I began the story on April 17th 2017, sitting at the Cedele—which no longer exists—at I12 Katong. The experience of writing it was completely different from the fantasy books. It was constantly interrupted—by death, forced travel back and forth from India, illness, a newly rescued feral cat, and finally my daughters marriage. It was only in 2018 after the wedding celebrations were done, and a short trip to Naha made to train in Higaonna Sensei’s dojo, that I finally began writing the book. About two-thirds through the first draft I realised the structure I had chosen would not work.
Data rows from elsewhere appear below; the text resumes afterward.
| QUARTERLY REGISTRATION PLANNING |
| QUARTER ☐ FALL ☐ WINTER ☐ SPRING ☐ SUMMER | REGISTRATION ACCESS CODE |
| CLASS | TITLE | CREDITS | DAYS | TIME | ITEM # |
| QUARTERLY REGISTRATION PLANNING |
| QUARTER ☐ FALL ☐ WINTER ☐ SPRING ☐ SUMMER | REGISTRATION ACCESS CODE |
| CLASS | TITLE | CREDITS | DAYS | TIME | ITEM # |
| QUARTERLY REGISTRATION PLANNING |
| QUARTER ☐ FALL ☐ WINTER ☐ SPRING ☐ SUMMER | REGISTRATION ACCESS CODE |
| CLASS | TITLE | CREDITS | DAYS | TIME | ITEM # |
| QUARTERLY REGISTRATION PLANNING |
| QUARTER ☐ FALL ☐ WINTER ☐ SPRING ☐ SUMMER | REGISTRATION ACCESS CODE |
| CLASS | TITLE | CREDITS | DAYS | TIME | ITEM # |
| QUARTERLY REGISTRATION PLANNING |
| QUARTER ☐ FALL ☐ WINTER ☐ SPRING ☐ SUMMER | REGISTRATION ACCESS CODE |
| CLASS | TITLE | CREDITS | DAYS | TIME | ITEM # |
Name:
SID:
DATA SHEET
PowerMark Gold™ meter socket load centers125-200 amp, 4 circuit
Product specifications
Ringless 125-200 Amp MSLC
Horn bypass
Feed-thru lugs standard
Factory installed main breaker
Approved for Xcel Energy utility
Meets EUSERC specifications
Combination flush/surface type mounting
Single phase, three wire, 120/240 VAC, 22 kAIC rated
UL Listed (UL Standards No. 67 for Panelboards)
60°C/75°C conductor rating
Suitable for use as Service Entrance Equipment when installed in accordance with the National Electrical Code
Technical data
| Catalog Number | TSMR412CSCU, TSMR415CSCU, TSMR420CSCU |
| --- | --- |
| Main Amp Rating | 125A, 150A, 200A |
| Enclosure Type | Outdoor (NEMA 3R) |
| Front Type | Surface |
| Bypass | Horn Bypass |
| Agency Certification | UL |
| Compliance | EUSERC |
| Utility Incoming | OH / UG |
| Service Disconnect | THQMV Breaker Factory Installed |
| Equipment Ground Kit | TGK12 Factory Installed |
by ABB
I had loved the structure so much that for a bit I tried to hammer my story into it, but to no avail. After a workshop during the writers festival that year it became clear that  I would have to rewrite from scratch. I wrote in a frenzy and managed to finish the first draft by December 28th 2018.

 

I revised this draft through 2019, which also began with a death and two SOS trips to India, followed by the Koh Samui gasshuku, gall bladder surgery, the Gishiki in Naha, a holiday in Sapporo, another hectic trip to India. Not many months of continuity but I finished the second draft before the year ended. 

 

Today’s blogging was like the writing of this book – interrupted constantly. I wrote the first words at 11 am. Urgent calls from Bombay relating to the covid situation in my sister’s home dispersed my day. I cancelled plans to be available as things unfolded there and put off writing until now, 8:38 pm. Two wispy clouds blend into the night sky.  This is all I have today.